*YOUR ASSIGNMENT:*
Sort through the material below and copy each line with "moved".

START DATA SHOWN

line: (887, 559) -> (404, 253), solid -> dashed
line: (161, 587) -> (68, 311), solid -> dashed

END DATA SHOWN
START DATA SHOWN

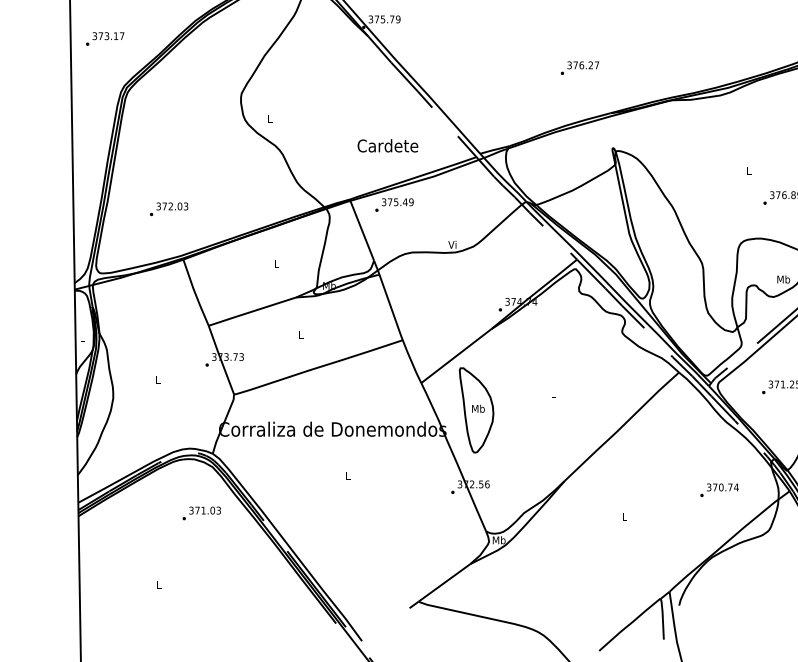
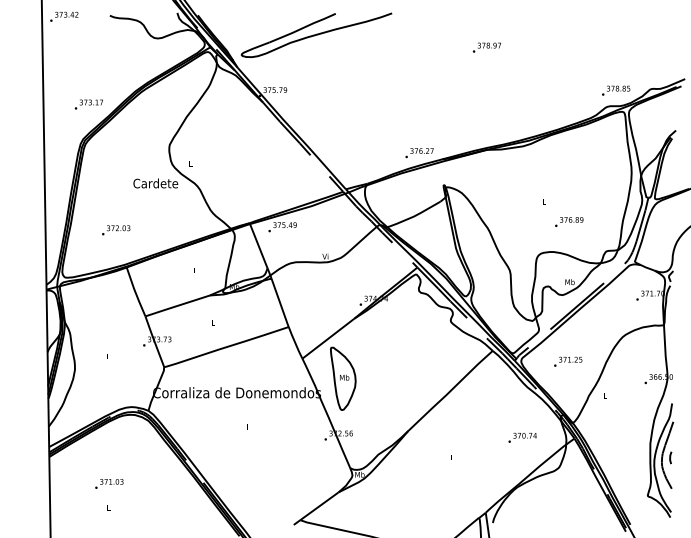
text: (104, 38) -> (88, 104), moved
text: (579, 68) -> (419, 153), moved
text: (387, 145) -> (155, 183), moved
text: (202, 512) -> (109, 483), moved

END DATA SHOWN

*THE ANSWER:*
text: (104, 38) -> (88, 104), moved
text: (579, 68) -> (419, 153), moved
text: (387, 145) -> (155, 183), moved
text: (202, 512) -> (109, 483), moved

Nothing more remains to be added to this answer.